Alınan bilirkişi kurulu raporu gerekçeli, denetlenebilir, dosya içeriğine uygun ve uyuşmazlığı çözmeye yeterli görüldüğünden, mahkememizce de benimsenmiş ve hükme esas alınmıştır.
Tarafların karşılıklı iddia ve savunmaları, 26/12/2016 tarihli Genel Kurul Kararı, alınan ve benimsenen bilirkişi kurulu raporu ve toplanıp değerlendirilen delillere göre; davacının, hissedarı olduğu davalı şirketin 26/12/2016 tarihli Olağan Genel Kurul Toplantısına iştirak ettiği, gündem maddelerinden iptali istenilen gündem maddelerine olumsuz oy kullandığı ve kararlara ilişkin muhalefet şerhi yazdırdığı; benimsenen bilirkişi kurulu raporunda dayanak ve gerekçeleriyle açıklandığı üzere; ispat yükü kendisinde olan davalı tarafça herhangi bir somut delil sunulmadığı gibi defter ibrazından kaçındığı anlaşıldığından faaliyet raporu ile mali tabloların onaylanmasına ilişkin gündemin 2.maddesiyle alınan kararın ve yönetim kurulu üyelerinin ibrasına ilişkin gündemin 3.maddesiyle alınan kararın dürüstlük kuralına aykırı olduğu kanaatine varıldığından iptaline karar vermek gerekmiştir.
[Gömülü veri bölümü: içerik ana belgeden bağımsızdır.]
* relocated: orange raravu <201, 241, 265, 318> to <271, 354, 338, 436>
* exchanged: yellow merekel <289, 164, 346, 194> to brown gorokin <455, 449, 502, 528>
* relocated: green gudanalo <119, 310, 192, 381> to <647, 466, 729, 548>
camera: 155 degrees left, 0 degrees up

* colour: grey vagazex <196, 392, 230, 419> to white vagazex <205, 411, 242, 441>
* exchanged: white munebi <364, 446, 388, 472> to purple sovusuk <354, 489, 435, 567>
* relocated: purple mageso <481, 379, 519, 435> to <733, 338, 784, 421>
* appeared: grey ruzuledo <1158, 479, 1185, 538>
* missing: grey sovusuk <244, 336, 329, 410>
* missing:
Kar payı dağıtılıp dağıtılmaması hususu her ne kadar şirket genel kurulunun takdir yetkisinde ise de; somut olayda karın dağıtılmamasına ilişkin alınan kararın kanuna, esas sözleşmeye, dürüstlük ve objektif iyiniyet kurallarına aykırı olmaması gerekir. Bu durumda davalı tarafça, kar dağıtılmaması kararının keyfi alınmadığı, şirket sürekliliği ve aktiflerinin sağlanabilmesi için gerekli olduğu kanıtlanmalıdır. Zira, TTK’nda esas itibariyle, sermaye şirketlerinde yıllık kar dağıtımı bir zorunluluk olarak kabul edilmiştir.
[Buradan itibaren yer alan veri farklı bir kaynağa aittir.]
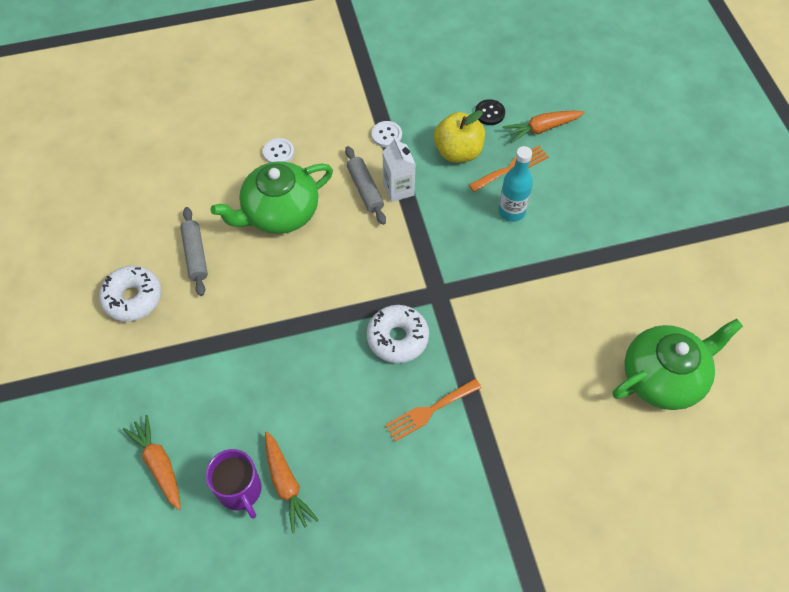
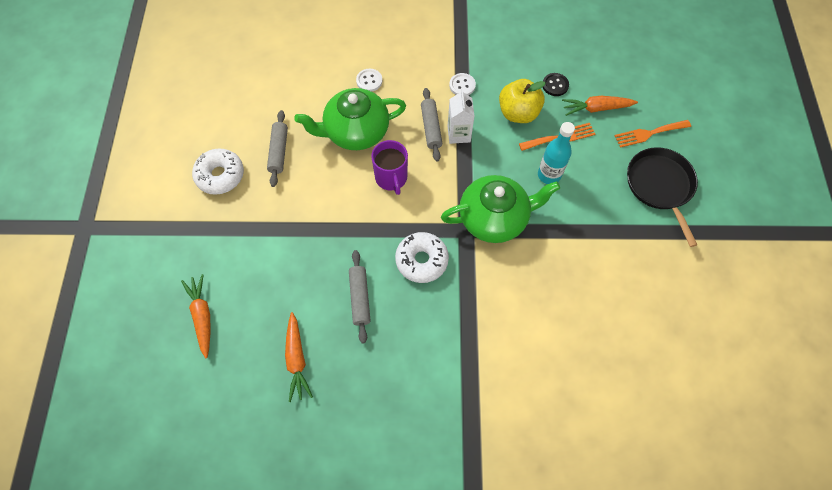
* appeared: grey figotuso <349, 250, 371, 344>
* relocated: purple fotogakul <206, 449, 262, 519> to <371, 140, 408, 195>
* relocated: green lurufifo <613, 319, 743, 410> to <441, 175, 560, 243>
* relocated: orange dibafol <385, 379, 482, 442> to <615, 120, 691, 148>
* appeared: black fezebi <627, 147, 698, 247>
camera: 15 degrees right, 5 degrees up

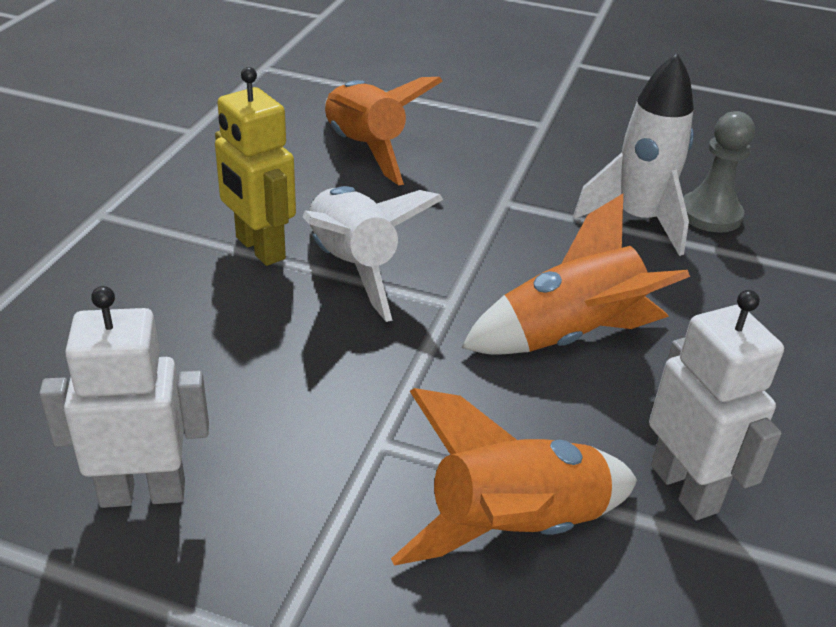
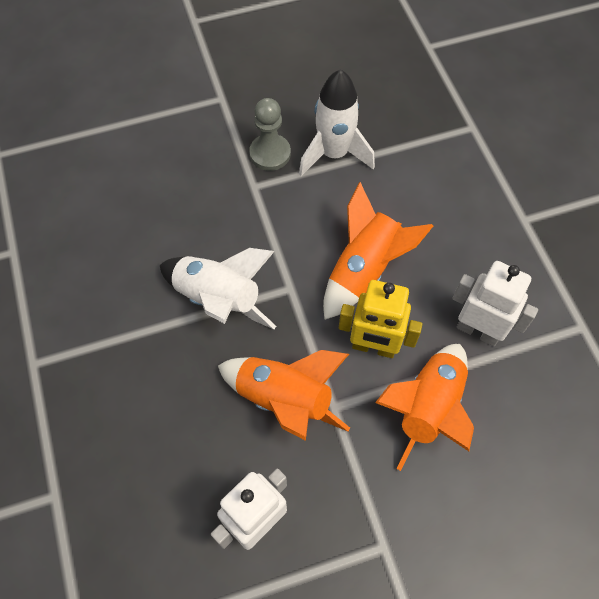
* relocated: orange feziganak <325, 77, 443, 185> to <218, 350, 350, 441>
* relocated: grey gorokin <683, 111, 755, 233> to <249, 98, 291, 171>
* relocated: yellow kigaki <215, 67, 296, 266> to <339, 280, 423, 358>
camera: 35 degrees left, 25 degrees up

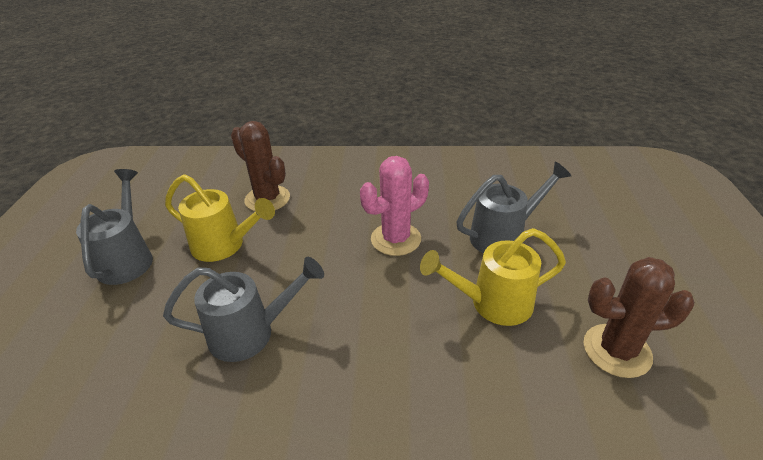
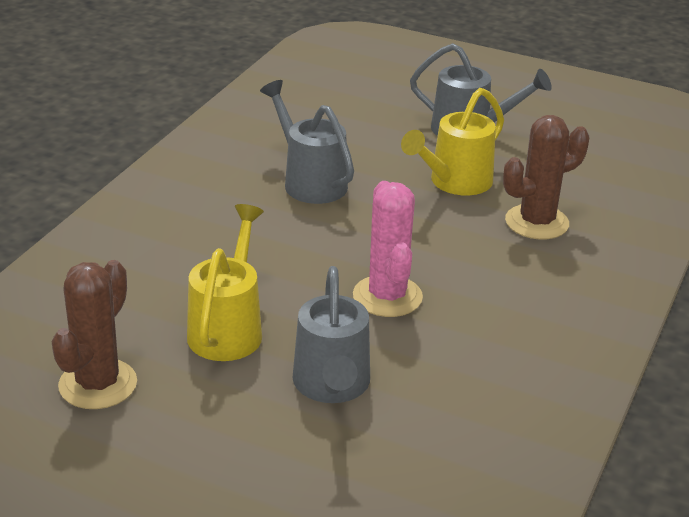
* spun: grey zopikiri <163, 257, 324, 362> = <260, 80, 354, 204> 135 degrees clockwise
camera: 110 degrees right, 5 degrees down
Yukarıdaki açıklamalar doğrultusunda kar payı dağıtılmamasına ilişkin genel kurul gündeminin 4.maddesiyle alınan kararın; yine benimsenen bilirkişi kurulu raporunda dayanak ve gerekçeleriyle açıklandığı üzere davalı şirketin, kar payının hangi gerekçelerle dağıtılmadığı hususunu somut delillerle ispatlayamadığı anlaşıldığından kar payı dağıtılmamasına ilişkin genel kurul gündeminin 5.maddesiyle alınan kararın dürüstlük kuralına aykırı olduğu kanaatine varıldığından iptaline karar vermek gerekmiştir.
Pay dağılımının görüşülmesine ilişkin gündemin 8.maddesiyle alınan karar yönünden yapılan inceleme sonrasında, benimsenen bilirkişi kurulu raporunda dayanak ve gerekçeleriyle açıklandığı üzere payların kuruluşta ve sermaye arttırımında pay bedellerinin taahhüt edilmesi, payların satın alınması veya miras yoluyla edinilmesi mümkün olduğu anlaşıldığından genel kurul kararıyla payların oranlarının tespitine ilişkin alınan yasaya aykırı bu kararın da iptaline karar vermek gerekmiş, açıklanan nedenlerle davanın kabulüne ilişkin aşağıdaki gibi karar vermek gerekmiştir.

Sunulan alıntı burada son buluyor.